I didn’t go to Internet Librarian this year, but one of my colleagues did. Direct quote, “Wow! What a conference! I’m convinced!”
A group of us met for a farewell dinner this evening (for another colleague who is moving to a new job across the continent), and the after-dinner conversation got ’round to public librarianship. Like the path the moon lays down on the ocean, the path I see myself focusing on and becoming most passionate about is the one that leads to making information and library resources available for users NOT inside a library building. I would love to facilitate providing info by telephone, web site, downloadable materials, e-mail, and sms – maybe even in a virtual place like Second Life or Facebook. Also, maybe using a service like Skype would allow conversations with ASL speakers without the unwieldiness of our ancient TTY machine. (I was recently exposed to my first video relay call – even though I didn’t have video running, the caller and the operator were doing a video thing instead of keyboarding the questions.)
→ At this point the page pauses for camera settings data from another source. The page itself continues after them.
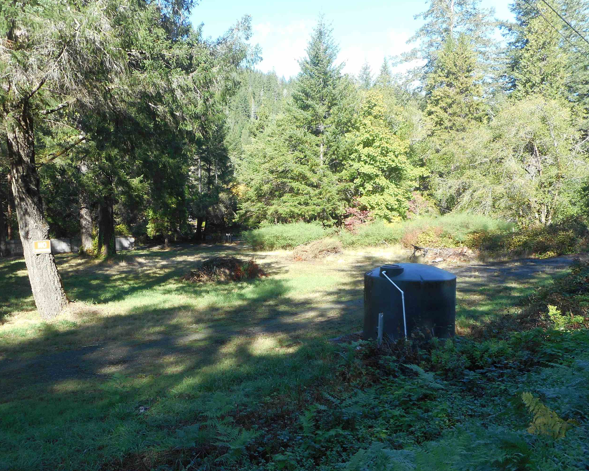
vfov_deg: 48.4
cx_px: 266
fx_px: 523
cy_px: 262
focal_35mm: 30
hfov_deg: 58.7
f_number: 3.7
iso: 80
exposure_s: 1/125
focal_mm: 4.5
At one time, I was collecting articles on writing web pages for small screens like those on a PDA or cellphone, but I didn’t have enough time to actually write one (except for the one on my PDA.) This is something I think will become more important – the glitz will go, and the content will stay in cleaner, leaner form.
I’ve got some ideas for improving the TEL Tipsheet and organization of the workstations. Still working out the details, but it will involve a blog for the daily announcements, and Links Toolbar items for the things we use that are behind the library’s firewall. I’m going to set up one workstation – maybe the one at my desk on 5L – and test it. I’ll need to collect ideas and feedback from the staff, but I think anything is better than what we’ve got now. I really believe telephone service will become more and more important, and we need to be able to incorporate more services that are phone-friendly. That means having links readily available, being willing to send info to an e-mail address or cell phone, and handling problems on the spot instead of requiring the caller to come in to the library.
I’m meeting with my supervisors soon to discus the level of service that should be expected of TELIS and how best to achieve it.